Further down the list, some of his strengths would be muted on this Sixers team. Terry's best playmaking at Stanford, for example, often came in transition. On a team led by Simmons (and to a lesser extent Tobias Harris), Terry is not going to get many opportunities to push the ball himself, though one could argue his ability to make hit-ahead passes on the break could free Simmons to get a head start on rim runs in open court.
Buzz and overall thoughts
Terry has been mocked to Philadelphia a fair amount over the past few months, including as a potential second-round target when the draft order was initially finalized. His improved measurables, however, appear to have changed the conversation surrounding Terry. Kevin O'Connor of The Ringer suggested on Monday that Terry could find his way into the lottery, a meteoric rise for the Minnesota native.
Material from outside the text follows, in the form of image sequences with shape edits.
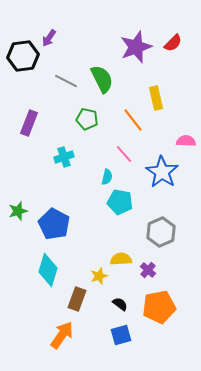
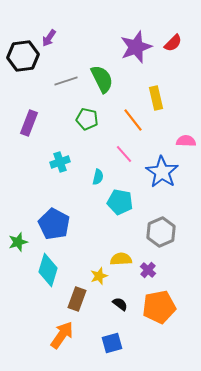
gray line: rotated 45 degrees counterclockwise
cyan cross: moved 4 px left, 5 px down
cyan semicircle: moved 9 px left
green star: moved 31 px down
blue square: moved 9 px left, 8 px down
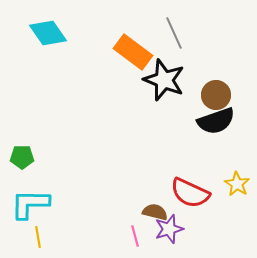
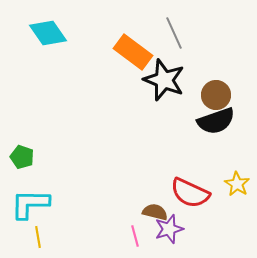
green pentagon: rotated 20 degrees clockwise
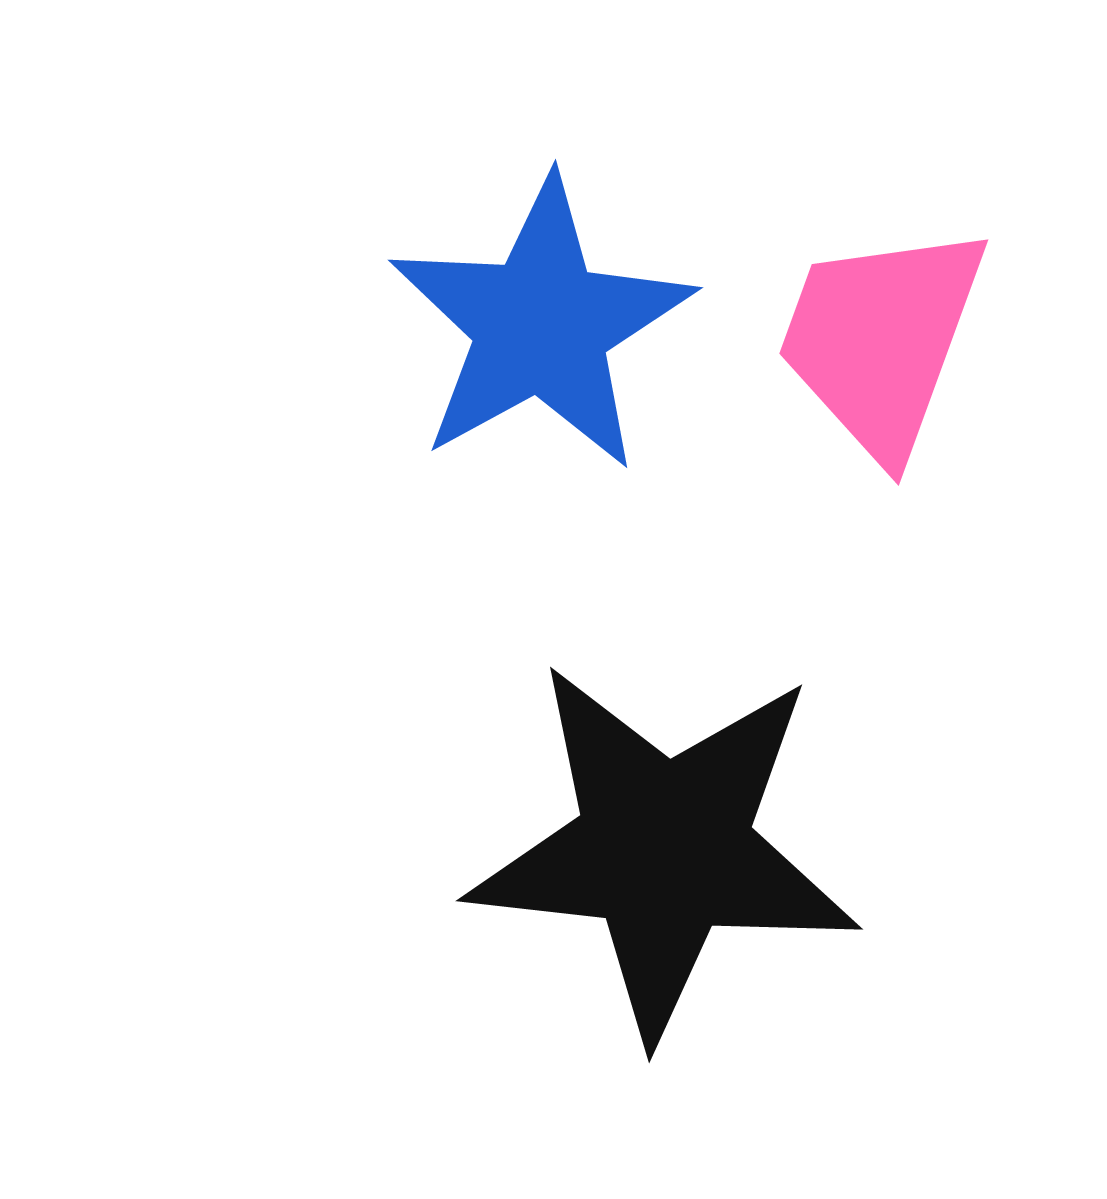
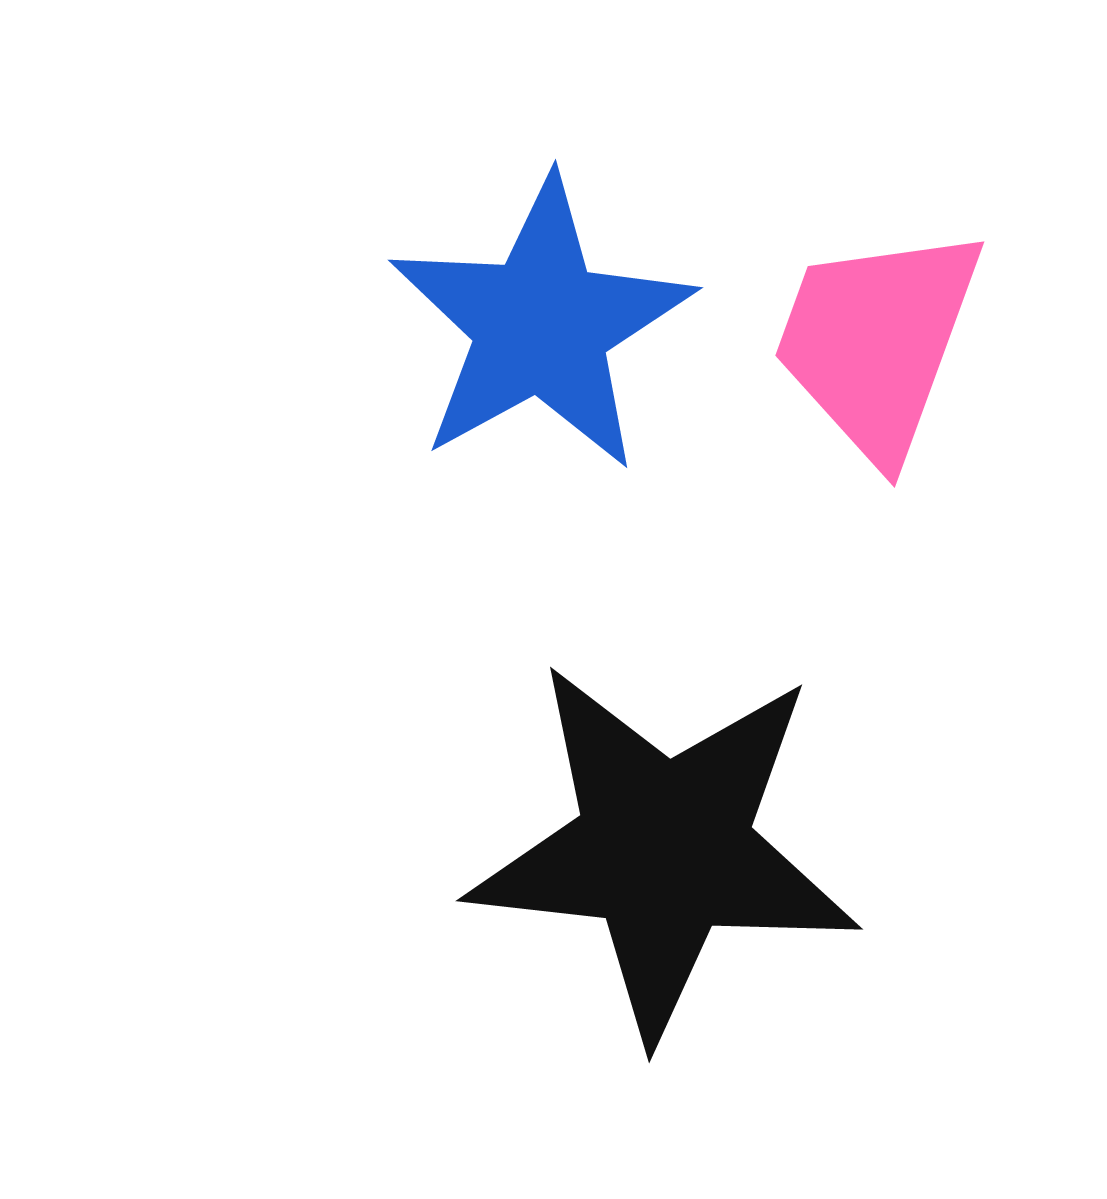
pink trapezoid: moved 4 px left, 2 px down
It's not surprising if you think about where the league has gone. Players with Terry's ability to shoot distort how teams defend their basket, and Terry has shown at a young age that he's got what it takes to read and react to the pressure he'll see at the next level. Next to an oversized playmaker in Simmons, you don't have to worry as much about Terry's limitations as a primary initiator. Ditto for a post-up centric offense with Embiid at the helm — Terry is overqualified to make entry passes, though he's not the pick-and-roll handler who is going to consistently create easier shots for Embiid.
I'm less sure about the defensive component. His fundamentals are not bad and his off-ball attentiveness is solid, but the weaknesses stemming from his, well, weakness, might be more pronounced at the next level. Assistant coach and defensive whiz Dan Burke is known for dropping his bigs in pick-and-roll coverage, and with Terry liable to get caught on screens, it could end with opponents walking into a lot of open shots with minimal effort. And for a team built around defense, Terry offers little-to-no flexibility on that end, limiting how Philadelphia can juggle matchups to mess with opponents.
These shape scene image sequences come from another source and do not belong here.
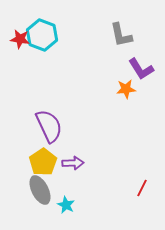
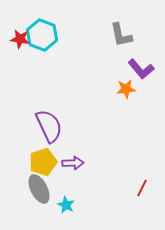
purple L-shape: rotated 8 degrees counterclockwise
yellow pentagon: rotated 16 degrees clockwise
gray ellipse: moved 1 px left, 1 px up
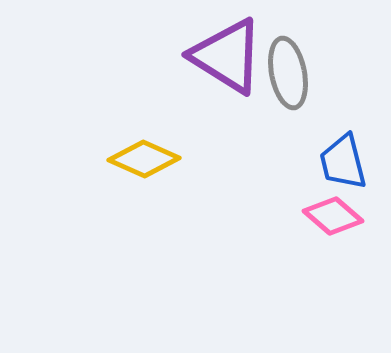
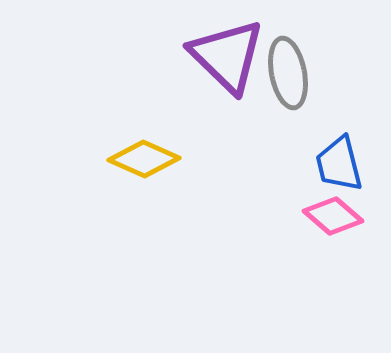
purple triangle: rotated 12 degrees clockwise
blue trapezoid: moved 4 px left, 2 px down
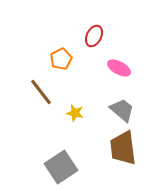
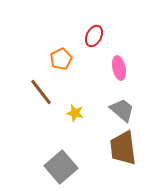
pink ellipse: rotated 50 degrees clockwise
gray square: rotated 8 degrees counterclockwise
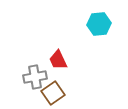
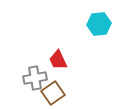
gray cross: moved 1 px down
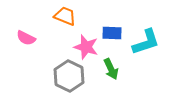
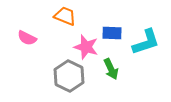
pink semicircle: moved 1 px right
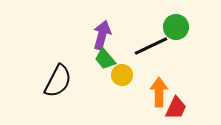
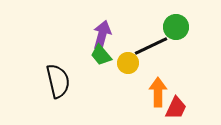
green trapezoid: moved 4 px left, 4 px up
yellow circle: moved 6 px right, 12 px up
black semicircle: rotated 40 degrees counterclockwise
orange arrow: moved 1 px left
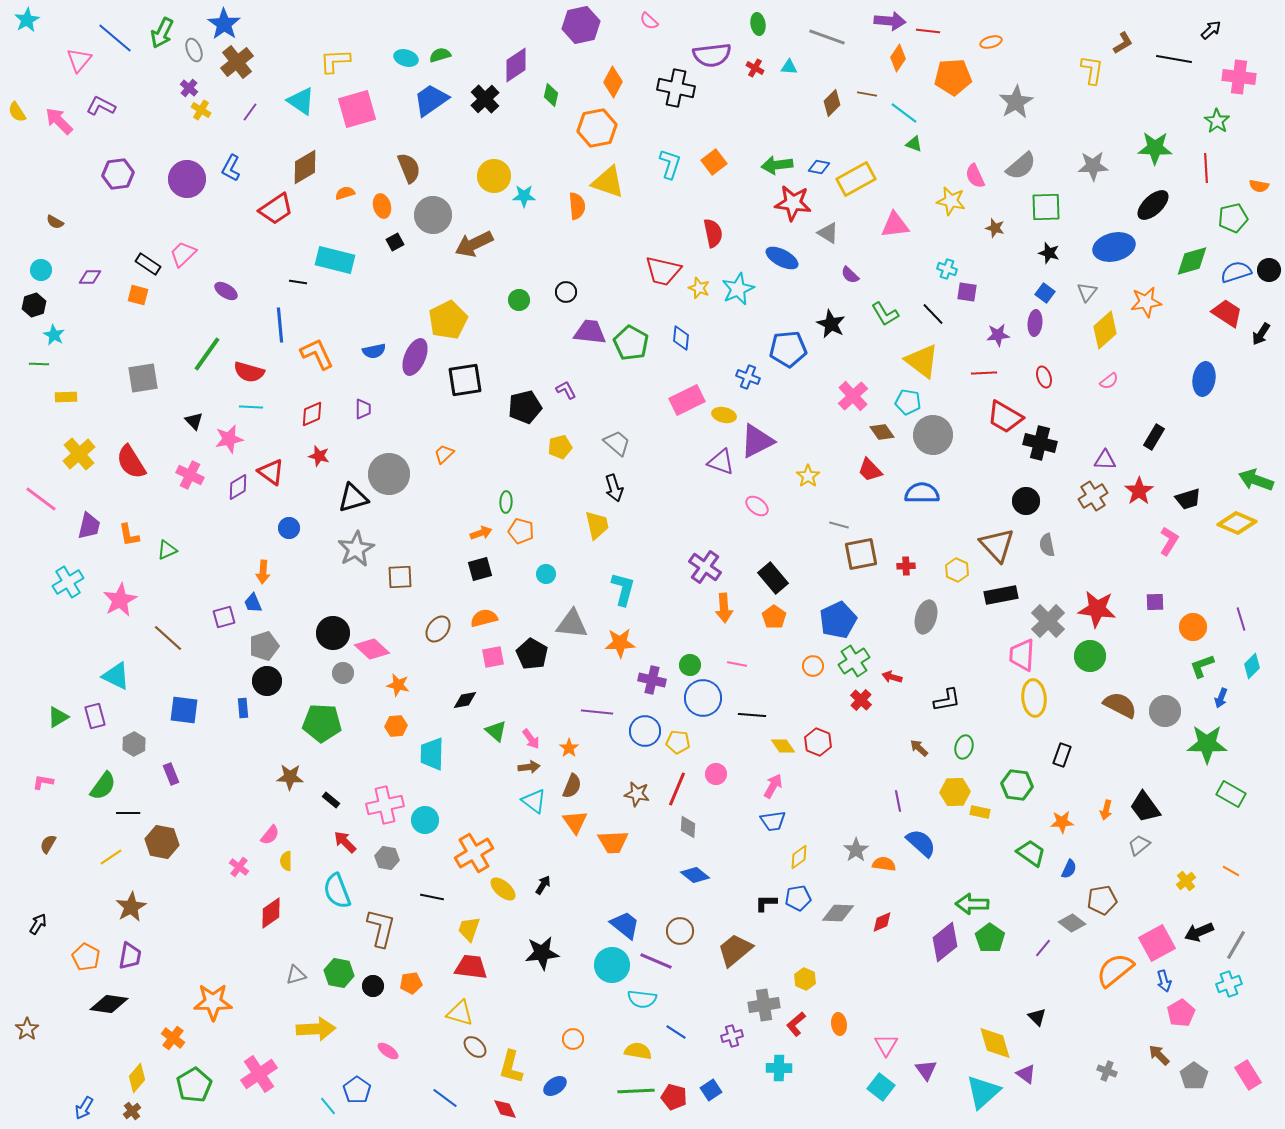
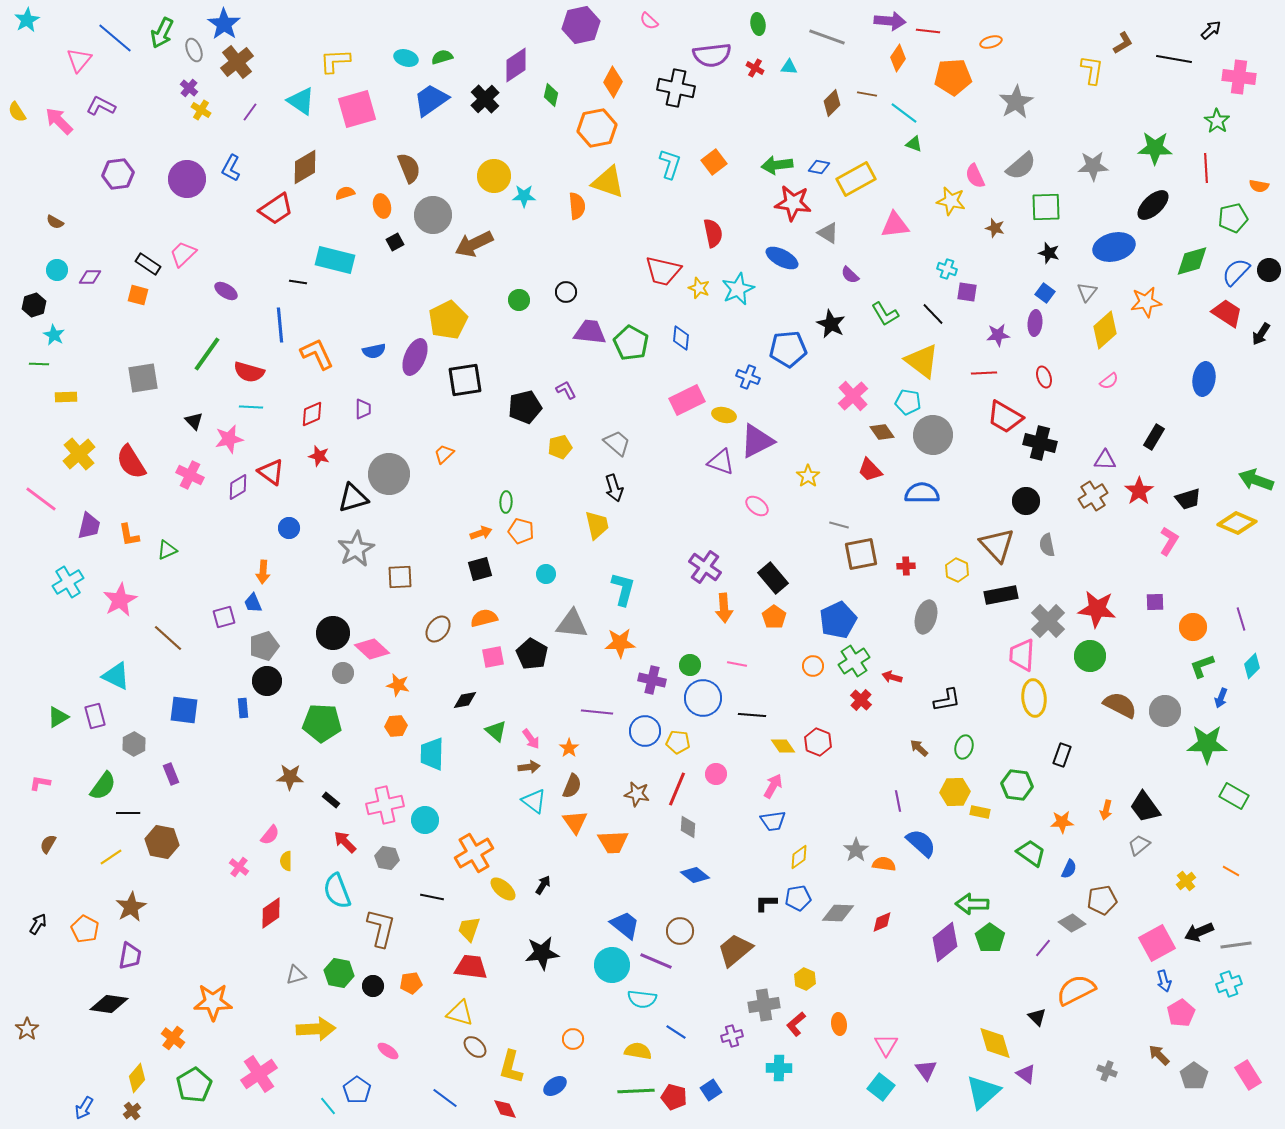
green semicircle at (440, 55): moved 2 px right, 2 px down
cyan circle at (41, 270): moved 16 px right
blue semicircle at (1236, 272): rotated 28 degrees counterclockwise
pink L-shape at (43, 782): moved 3 px left, 1 px down
green rectangle at (1231, 794): moved 3 px right, 2 px down
gray line at (1236, 945): rotated 52 degrees clockwise
orange pentagon at (86, 957): moved 1 px left, 28 px up
orange semicircle at (1115, 970): moved 39 px left, 20 px down; rotated 12 degrees clockwise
In a draft as maligned as this one, though, I can totally see why a guy like Terry could rise much further than initially anticipated. The longer offseason period was a boon for guys who needed to get right physically to play in the league, and the high-end outcome for Terry is a court-tilting shooter who can playmaker for others, play with or without the ball, and improve your offense in halfcourt and transition. There are not many guys you can write that about in any draft class. Even if you're pessimistic about his chances to make the leap to that level, Terry figures to be an off-ball weapon teams can't leave alone.
If he's there at No. 21, he deserves strong consideration from the new Sixers brain trust. But that first bit appears to be the big question right now.